[Görev yönergesi] Aşağıdaki 6'lı masa ve CHP seçmeni konulu yazıda "1950'den beri seçim" sözlerini içeren ifadeyle açılıp "yaşamıştı CHP seçmeni." ile kapanan kısmı kelimesi kelimesine yazın.

[Belge bölümü]
★ ★ ★ ★ ★
Bunu söylemek için müneccim olmaya gerek yok kuşkusuz.
Çünkü "geliyordu zaten gelmekte olan".
Nitekim 03.03.2023 günü patlak veren büyük kriz 6'lı masanın kriz üretme potansiyeline dair hem önemli bir veri sundu, hem masa iktidarında hayat nasıl olacak, kısa bir ön gösterimde bulundu.
Bu açıdan 6'lı masanın en iddialı ve -sıkı durun- en garanti seçim vaadi budur: Kriz!
Henüz patlamadıysa bu krizler, uygun ortamı bulamadıkları, henüz sınanmadıkları içindir. Olgunlaşmayı bekliyorlar demektir.
MUHALİF SEÇMENİ MAHVETTİLER
Bu potansiyel ülkemizin toplum sağlığını tehdit ediyor aslında.
1950'den beri seçim kazanamayan CHP'nin seçmenine verdiği en büyük hasar psikolojik hasar.
CHP seçmeninin 24 Haziran 2018 gecesi yaşadığı büyük yıkımı hatırlayın.
CHP bir kez daha seçim kaybettiği, genel merkez süreci ve durumu yönetemediği, Cumhurbaşkanı adayı İnce aniden ortadan kaybolduğu ve CHP medyası, seçmeni yalan ve manipülasyonla gerçeklerden kopardığı için büyük şok yaşamıştı CHP seçmeni.
Ki bu ruh halinin devam ettiği, CHP seçkinlerinin bunu dert etmediği ve yönetemediği kanaatine sahibim, hala.
★ ★ ★ ★ ★
[Çıkarılan veriler]
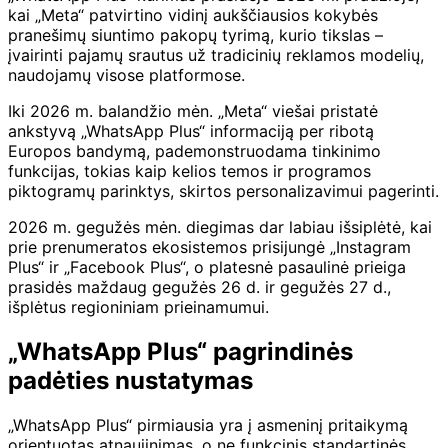
kai „Meta“ patvirtino vidinį aukščiausios kokybės
pranešimų siuntimo pakopų tyrimą, kurio tikslas –
įvairinti pajamų srautus už tradicinių reklamos modelių,
naudojamų visose platformose.
Iki 2026 m. balandžio mėn. „Meta“ viešai pristatė
ankstyvą „WhatsApp Plus“ informaciją per ribotą
Europos bandymą, pademonstruodama tinkinimo
funkcijas, tokias kaip kelios temos ir programos
piktogramų parinktys, skirtos personalizavimui pagerinti.
2026 m. gegužės mėn. diegimas dar labiau išsiplėtė, kai
prie prenumeratos ekosistemos prisijungė „Instagram
Plus“ ir „Facebook Plus“, o platesnė pasaulinė prieiga
prasidės maždaug gegužės 26 d. ir gegužės 27 d.,
išplėtus regioniniam prieinamumui.
„WhatsApp Plus“ pagrindinės
padėties nustatymas
„WhatsApp Plus“ pirmiausia yra į asmeninį pritaikymą
orientuotas atnaujinimas, o ne funkcinis standartinės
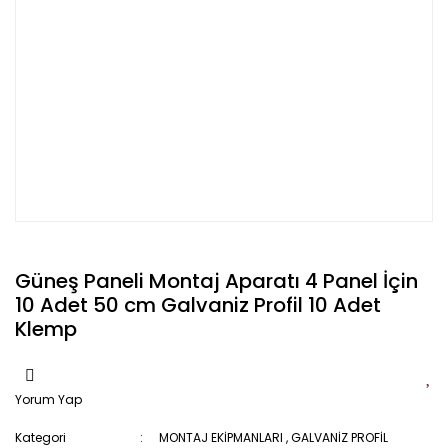
Güneş Paneli Montaj Aparatı 4 Panel İçin
10 Adet 50 cm Galvaniz Profil 10 Adet
Klemp
Yorum Yap
Kategori
MONTAJ EKİPMANLARI
,
GALVANİZ PROFİL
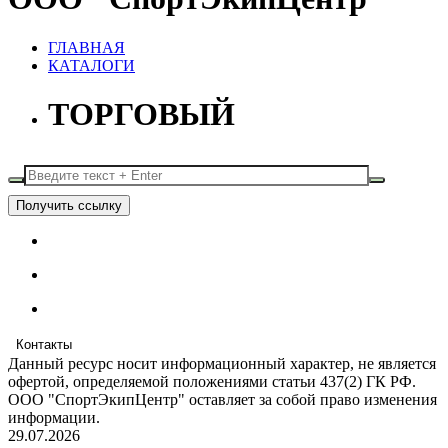
ГЛАВНАЯ
КАТАЛОГИ
ТОРГОВЫЙ
Получить ссылку
Контакты
Данный ресурс носит информационный характер, не является
офертой, определяемой положениями статьи 437(2) ГК РФ.
ООО "СпортЭкипЦентр" оставляет за собой право изменения
информации.
29.07.2026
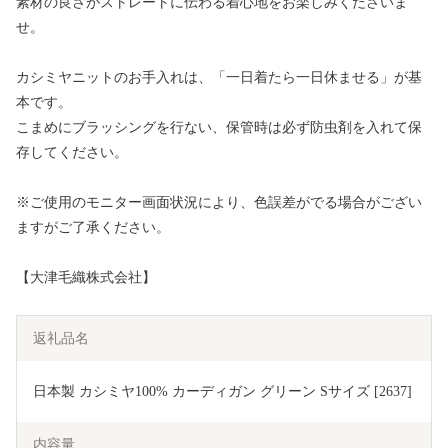
素材の良さがストレートに伝わる着心地をお楽しみくださいま
せ。
カシミヤニットのお手入れは、「一日着たら一日休ませる」が基
本です。
こまめにブラッシングを行ない、保管時は必ず防虫剤を入れて保
存してください。
※ご使用のモニター画面状況により、色誤差がでる場合がござい
ますがご了承ください。
【大津毛織株式会社】
返礼品名
日本製 カシミヤ100% カーディガン グリーン Sサイズ [2637]
内容量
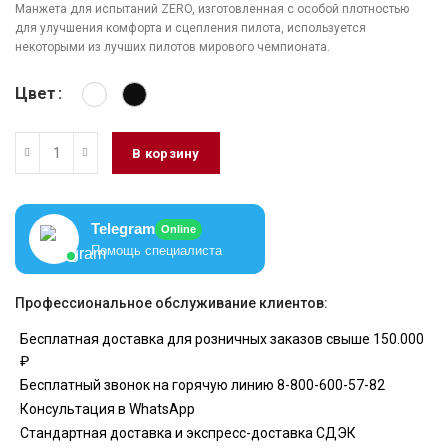
Манжета для испытаний ZERO, изготовленная с особой плотностью
для улучшения комфорта и сцепления пилота, используется
некоторыми из лучших пилотов мирового чемпионата.
Цвет
В корзину
Telegram
Online
Помощь специалиста
Профессиональное обслуживание клиентов:
Бесплатная доставка для розничных заказов свыше 150.000
₽
Бесплатный звонок на горячую линию 8-800-600-57-82
Консультация в WhatsApp
Стандартная доставка и экспресс-доставка СДЭК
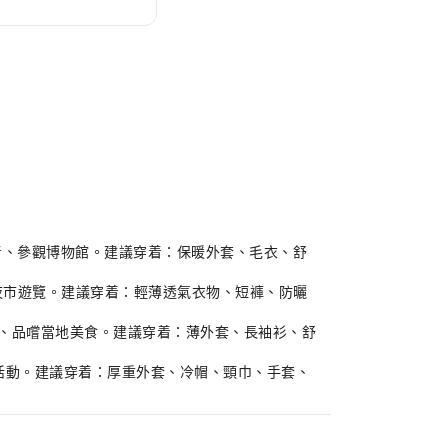
、踏青、參觀博物館。建議穿着：保暖外套、毛衣、舒
山、夜市遊覽。建議穿着：輕薄透氣衣物、短褲、防曬
郊遊、品嚐當地美食。建議穿着：薄外套、長袖衫、舒
室內活動。建議穿着：厚重外套、冷帽、頸巾、手套、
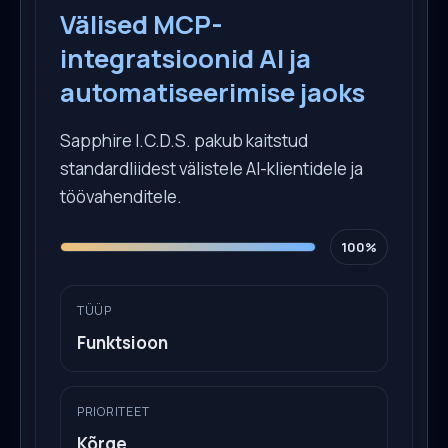
Välised MCP-
integratsioonid AI ja
automatiseerimise jaoks
Sapphire I.C.D.S. pakub kaitstud
standardliidest välistele AI-klientidele ja
töövahenditele.
100%
TÜÜP
Funktsioon
PRIORITEET
Kõrge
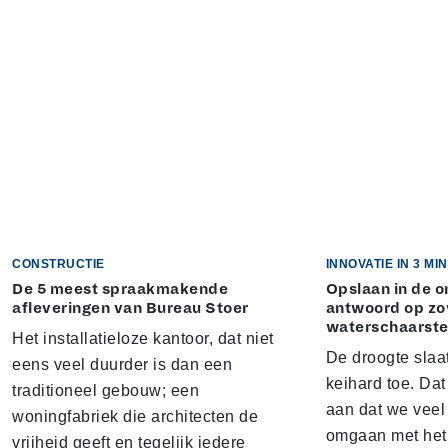
CONSTRUCTIE
INNOVATIE IN 3 M
De 5 meest spraakmakende
Opslaan in de 
afleveringen van Bureau Stoer
antwoord op zo
waterschaarst
Het installatieloze kantoor, dat niet
De droogte slaa
eens veel duurder is dan een
keihard toe. Dat
traditioneel gebouw; een
aan dat we veel
woningfabriek die architecten de
omgaan met het 
vrijheid geeft en tegelijk iedere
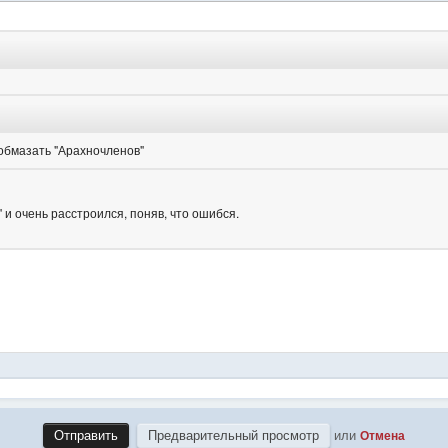
или
Отмена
★ ★ ★ ★ ★
[Tamamlanan alıştırma]
1950'den beri seçim kazanamayan CHP'nin seçmenine verdiği en büyük hasar psikolojik hasar.
CHP seçmeninin 24 Haziran 2018 gecesi yaşadığı büyük yıkımı hatırlayın.
CHP bir kez daha seçim kaybettiği, genel merkez süreci ve durumu yönetemediği, Cumhurbaşkanı adayı İnce aniden ortadan kaybolduğu ve CHP medyası, seçmeni yalan ve manipülasyonla gerçeklerden kopardığı için büyük şok yaşamıştı CHP seçmeni.